All of which brings us back to the original question: was Kobe so quiet/sad/mad/irritated on Saturday because he was in Playoff Mode, or because he realizes how tough the road ahead is?
A few points of note:
- Vegas doesn’t have the Lakers as second to only the Miami Heat in their odds to win a championship this season the way it did in 2011. (Bovada has them 5th.)
- Kobe has struggled against the Denver Nuggets this season, shooting 26 percent against Aaron Afflalo’s underrated defense.
- Danilo Gallinari seemed destined for an All-Star appearance before getting sidetracked by injury; will the Metta World Peace-less Lakers be able to stop him?
- The Lakers have better bigs coming into this series, but the Nuggets have more of them. Will the Nuggets’ natural pace coupled with all the options that they can lob at Bynum and Gasol throw L.A.’s No. 2 and No. 3 guys off their game?
And then, beyond the Denver series, there is still the Oklahoma City Thunder and San Antonio Spurs. The Thunder has consistently dominated the Lakers in all games this year that didn’t feature World Peace putting a giant dent in James Harden’s head. Similarly, the Spurs seemed to have little trouble against the Lakers aside from one seemingly fluke-like game, winning the season series 2-1.
Finally, presuming the Lakers beat Nuggets, Thunder and Spurs, there is still the ultra-talented Miami Heat in the Finals.
It certainly can be done, but given the inconsistency we’ve seen from the Lakers this year, it’s hard to envision them winning a title.
Kobe is one of the most thoughtful, knowledgeable basketball players ever. If we know how hard it will be for the Lakers to win a championship this year, he does too.
And perhaps that’s why he was the way he was on Saturday. Not because he’s in Playoff Mode, whatever that means, but because he realizes that with his career on its last legs, this latest championship run will be his most difficult to date. Maybe he’s mad at the world heading into this postseason because he knows the world is going to make him work harder for this title than he’s ever had to before.
We didn’t see Kobe in Playoff Mode on Saturday, because there is really no such thing as him being in Playoff Mode. History has taught us that much. His attitudes have been too different from year-to-year, series-to-series and day-to-day to say that he just flips a switch in the postseason that makes him a certain way.

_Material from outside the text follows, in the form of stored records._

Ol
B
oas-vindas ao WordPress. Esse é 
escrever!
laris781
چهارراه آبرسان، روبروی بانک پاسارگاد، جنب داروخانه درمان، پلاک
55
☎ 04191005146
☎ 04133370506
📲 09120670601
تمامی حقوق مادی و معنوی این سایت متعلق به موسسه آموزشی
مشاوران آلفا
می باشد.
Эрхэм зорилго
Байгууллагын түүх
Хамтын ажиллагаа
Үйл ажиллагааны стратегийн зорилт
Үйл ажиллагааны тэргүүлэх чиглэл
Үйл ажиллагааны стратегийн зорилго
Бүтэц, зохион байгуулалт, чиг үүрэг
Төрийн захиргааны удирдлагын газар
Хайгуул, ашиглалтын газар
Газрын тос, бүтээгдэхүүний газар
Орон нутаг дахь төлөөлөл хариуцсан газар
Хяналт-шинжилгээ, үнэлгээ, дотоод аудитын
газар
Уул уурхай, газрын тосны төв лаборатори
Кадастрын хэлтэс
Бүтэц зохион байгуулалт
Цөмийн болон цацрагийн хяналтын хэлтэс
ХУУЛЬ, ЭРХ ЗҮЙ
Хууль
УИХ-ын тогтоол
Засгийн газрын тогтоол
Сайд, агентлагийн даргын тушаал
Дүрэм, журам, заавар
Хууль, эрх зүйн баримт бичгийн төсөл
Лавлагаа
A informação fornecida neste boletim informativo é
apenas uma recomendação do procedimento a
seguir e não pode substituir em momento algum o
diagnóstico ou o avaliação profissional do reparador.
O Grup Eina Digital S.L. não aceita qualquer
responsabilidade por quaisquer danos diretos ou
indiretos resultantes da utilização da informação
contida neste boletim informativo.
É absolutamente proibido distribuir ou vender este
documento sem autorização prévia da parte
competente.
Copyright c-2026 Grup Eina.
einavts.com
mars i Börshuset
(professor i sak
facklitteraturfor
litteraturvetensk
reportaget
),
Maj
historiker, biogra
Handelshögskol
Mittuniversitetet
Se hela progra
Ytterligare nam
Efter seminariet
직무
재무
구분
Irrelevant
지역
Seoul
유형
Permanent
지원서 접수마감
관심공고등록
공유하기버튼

He’s too smart to only be able to function in two modes: Playoff Mode and non-Playoff Mode.
Kobe is way deeper than that.
Yesterday, he was angry, annoyed and irritated. He was focused on something else entirely, counting down the seconds until he could leave to do what he really wanted to do. He was exactly what he’ll need to be for the Lakers’ entire playoff run this year if they have any hope of winning another chip. But he wasn’t Playoff Mode Kobe. He was just Kobe – the same wonderful, fascinating, brilliant, puzzling, frustrating enigma he always has been and always will be.
The Lakers and Nuggets will begin what promises to be a pretty great series today at 12:30 p.m. on ABC.